The Douma chemical attack has been chum for conspiracy theorists. Social media is awash with memes labelling the attack fake or a false flag and the air strikes a Tory electoral strategy. Speaking in the Commons, Corbyn asked:
‘What about the impact on local people of chemicals being released into the local environment? News footage shows both journalists and local people in the rubble without any protective clothing.’
You see what he did there? Nudge-nudge, wink-wink. Durham Law School dean Thom Brooks tweets:
‘Did Theresa May do this to help Tories in poor local election campaign? Not all options considered before air strike. UK inspectors to start now in Syria and Parliament back Monday. No reason couldn’t wait another day or two. Unless…’

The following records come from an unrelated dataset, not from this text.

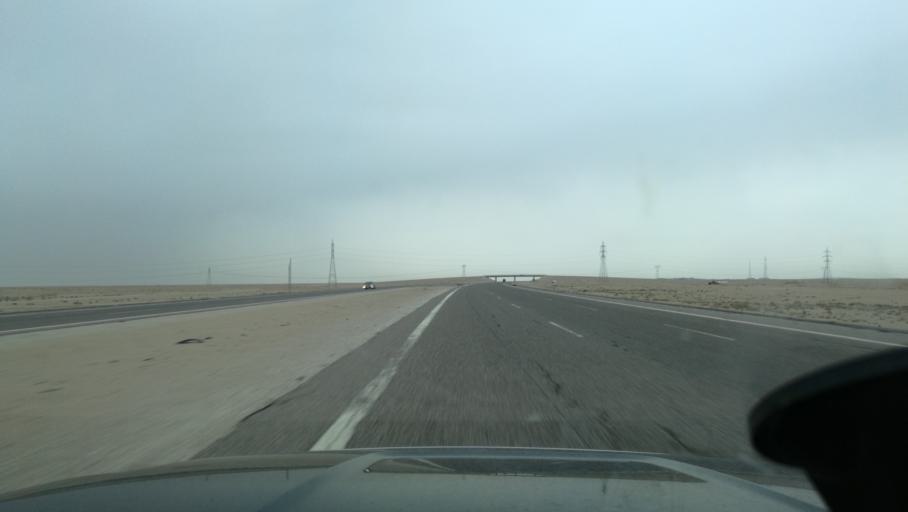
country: IQ
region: Dhi Qar
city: Suq ash Shuyukh
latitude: 30.6609
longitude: 46.5145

When you anathematise your opponents as uniquely evil – be that Tories or the West – competing sources of malevolence must be explained away.
The poisoning of Sergei and Yulia Skripal has given birth to a panoply of paranoia as anti-Westerners, egged on by Russian trolls, pin the blame on their own government. Corbyn continues to demand yet more proof of Kremlin culpability. The Labour leader is not making any accusations, of course; he’s just asking questions. He has learned from Trump’s birtherism the political value of paranoia. Richard Hofstadter observed the popularisation of ‘paranoid modes of expression’ in post-war American life and politics, such as McCarthyism and Bircherism. But where Hofstadter’s paranoid style is an outgrowth of right-wing politics, Karl Popper saw it as a form of politics with broader appeal. This he named the ‘conspiracy theory of society’ in which ‘all results, even those which at first sight do not seem to be intended by anybody, are the intended results of the actions of people who are interested in those results’.
The attraction of conspiracy theories to the marginalised is obvious. There is strange consolation in knowing your misfortunes are not random but the work of a shadowy elite and, conspiracism being what it is, that often means Jews. After the Grenfell Tower fire one activist said the residents had been ‘burnt alive in a Jewish sacrifice’; another blamed ‘Zionist supporters of the Tory Party’ for ‘the murder in Grenfell’. A Labour councillor appointed deputy mayor ‘to help the council rebuild trust with residents’ had previously spread claims that Isis ‘originated from Zionists’. When seeking to exculpate Labour of antisemitism charges, desperate Corbynistas will often resort to the plight of the downtrodden and Corbyn’s (unspecified) plans to help them. We have nothing against Jews but can we get back to talking about poor people?
Yet the most eager consumers of today’s paranoia are not the destitute or uneducated. It is the middle classes who have gone ga-ga for crackpots and the crackpottery they push. Thus the BBC is pursuing a pro-Brexit agenda, the Zionists were in league with the Nazis, Bashar al-Assad is a blameless victim of Western lies, and the UK Government is poisoning its own citizens. We live in an age of righteous victims, for whom Iraq, expenses, and sexual abuse cover-ups legitimise the abandonment of reason in favour of grievance and lurid fantasies. Thus the comfortable middle classes get to be victims – of media bias, political agendas, and intelligence cover-ups. Their paranoia is not only justified – they feel entitled to it.